Modal analysis is the study of the dynamic response and properties of structures when they experience external excitations such as noise and vibration. It is a very useful tool for determining how a system will respond to external excitations and is commonly applied in the design of buildings and vehicle frames.
Automotive manufacturers perform modal analysis on a vehicle’s structure by applying an external excitation to the frame and taking vibration readings at selected locations. Through specialized analysis techniques, they can determine how the body of the car will respond to vibrations at different frequencies, and can optimize the structural design to prevent them. Computer simulations are also used in many cases to simplify the analysis process.
Modal analysis has also been a useful tool in the design of buildings and bridges. Many structures have been known to collapse in the past due to excitation by forces such as earthquakes, tremors and winds. Engineers can use modal analysis to design structures so that they do not resonate when exposed to external forces with known frequencies.
External excitations can be applied using shakers or impact hammers for experimental testing. A shaker will vibrate at a desired frequency, or it can sweep through a frequency range, and it can also vibrate at random frequencies. Vibration measurements can be taken along the structure using accelerometers to determine the structure’s dynamic response. Several types of shakers are available, including: electromagnetic, rotating mass and electro-hydraulic shakers. Their size and shape can vary depending on the structure being tested.
Impact hammers are struck on a structure to apply an impulse force; ideally, if the impulse time is infinitely small, it causes a constant amplitude vibration over the frequency domain and all modes of vibration of the structure will be excited with an equal magnitude. The frequency range of the impact hammer can determined by the length of the impulse, and a shorter impulse will result in a larger range. A load cell on the hammer can measure the impact force and time, which can be used determine the useful frequency range. Impact hammers are suitable for smaller, lightweight structures where the signal-to-noise ratio is better for taking measurements.

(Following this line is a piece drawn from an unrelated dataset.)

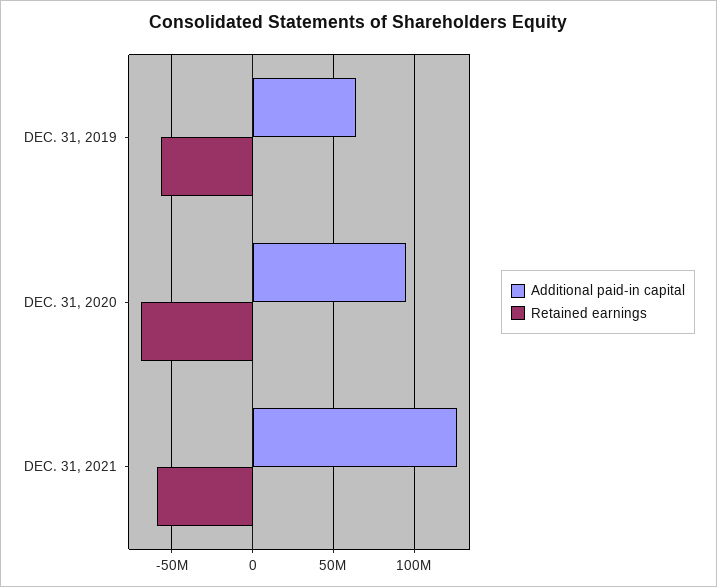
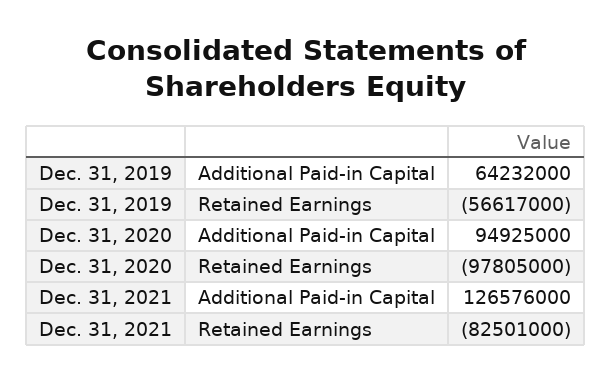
Retained earnings, DEC. 31, 2020: -70000000 -> -97805000
Retained earnings, DEC. 31, 2021: -60000000 -> -82501000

The measured data can be analyzed using transfer functions that rely on Fourier analysis. The transfer function will reveal any resonances in the structure, including their magnitude and frequency. Further analysis can can also be used to determine the coherence of the data. Coherence validates the input and output data; this is useful for determining the accuracy of the results over the frequency range being tested.
With the advancements in computer technologies, many engineers and consultants are now resorting to using modeling and simulation to accomplish modal analysis. This method can be more cost effective than experimental methods depending on the size, shape ,design and complexity of a particular structure.
Modal analysis is one of many tools or methods available for designing and analyzing structures. It has proved to be useful in the the automotive and architectural design and construction industries. As with any method, it has its limitations, but it can be extremely useful it it is understood and applied correctly.